***** EXERCISE MATERIAL *****

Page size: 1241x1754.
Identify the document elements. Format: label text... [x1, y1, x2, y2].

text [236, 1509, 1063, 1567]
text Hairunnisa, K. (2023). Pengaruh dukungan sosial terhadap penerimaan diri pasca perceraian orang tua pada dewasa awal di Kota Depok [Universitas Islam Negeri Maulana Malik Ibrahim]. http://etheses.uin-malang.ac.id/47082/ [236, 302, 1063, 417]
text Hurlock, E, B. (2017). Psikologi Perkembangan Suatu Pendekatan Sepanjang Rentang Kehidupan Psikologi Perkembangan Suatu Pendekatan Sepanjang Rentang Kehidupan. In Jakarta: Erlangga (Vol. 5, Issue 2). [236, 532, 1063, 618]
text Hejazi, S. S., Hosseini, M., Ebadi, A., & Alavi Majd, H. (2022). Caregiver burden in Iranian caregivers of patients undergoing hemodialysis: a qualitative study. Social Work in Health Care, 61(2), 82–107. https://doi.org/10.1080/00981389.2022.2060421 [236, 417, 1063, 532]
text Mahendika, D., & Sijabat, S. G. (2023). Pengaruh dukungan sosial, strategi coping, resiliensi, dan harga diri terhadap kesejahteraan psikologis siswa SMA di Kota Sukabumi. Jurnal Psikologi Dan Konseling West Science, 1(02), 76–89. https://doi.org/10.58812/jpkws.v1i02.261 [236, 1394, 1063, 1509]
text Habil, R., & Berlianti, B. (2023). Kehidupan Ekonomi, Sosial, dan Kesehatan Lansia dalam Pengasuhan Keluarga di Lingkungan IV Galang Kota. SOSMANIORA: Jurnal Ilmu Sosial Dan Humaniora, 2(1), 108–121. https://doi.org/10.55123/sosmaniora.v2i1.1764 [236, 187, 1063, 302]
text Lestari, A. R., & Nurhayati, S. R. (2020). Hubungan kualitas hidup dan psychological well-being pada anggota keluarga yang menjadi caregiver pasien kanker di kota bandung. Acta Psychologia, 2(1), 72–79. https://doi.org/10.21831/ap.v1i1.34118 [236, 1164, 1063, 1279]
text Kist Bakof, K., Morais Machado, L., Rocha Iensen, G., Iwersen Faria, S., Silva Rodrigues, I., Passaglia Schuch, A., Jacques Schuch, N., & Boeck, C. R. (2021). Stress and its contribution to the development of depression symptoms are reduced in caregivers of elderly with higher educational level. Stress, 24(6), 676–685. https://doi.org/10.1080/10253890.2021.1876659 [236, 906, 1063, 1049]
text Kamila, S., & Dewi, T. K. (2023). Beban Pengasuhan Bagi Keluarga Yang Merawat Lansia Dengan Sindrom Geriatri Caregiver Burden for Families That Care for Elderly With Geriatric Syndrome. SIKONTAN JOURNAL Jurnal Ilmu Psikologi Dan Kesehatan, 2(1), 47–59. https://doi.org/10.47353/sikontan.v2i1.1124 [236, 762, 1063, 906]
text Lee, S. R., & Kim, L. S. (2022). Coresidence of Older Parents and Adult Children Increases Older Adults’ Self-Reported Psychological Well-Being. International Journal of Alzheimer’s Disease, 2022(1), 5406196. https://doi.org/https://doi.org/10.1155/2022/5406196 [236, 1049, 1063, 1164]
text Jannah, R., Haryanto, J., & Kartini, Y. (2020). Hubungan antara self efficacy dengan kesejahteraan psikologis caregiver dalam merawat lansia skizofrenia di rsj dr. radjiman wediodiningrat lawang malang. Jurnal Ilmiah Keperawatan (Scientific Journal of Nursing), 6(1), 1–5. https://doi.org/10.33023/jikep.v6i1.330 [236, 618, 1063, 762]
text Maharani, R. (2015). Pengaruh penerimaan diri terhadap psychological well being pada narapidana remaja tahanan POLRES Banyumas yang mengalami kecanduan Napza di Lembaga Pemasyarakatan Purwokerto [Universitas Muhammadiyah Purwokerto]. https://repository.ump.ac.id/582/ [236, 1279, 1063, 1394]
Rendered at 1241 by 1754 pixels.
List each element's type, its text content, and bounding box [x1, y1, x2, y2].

*****

* _WHAT YOU NEED TO DO_:
When you answer, output each line of the data exactly as given, from its first line up to and including the one with "Identify the document".

* _EXERCISE RESULT_:
Page size: 1241x1754.
Identify the document elements. Format: label text... [x1, y1, x2, y2].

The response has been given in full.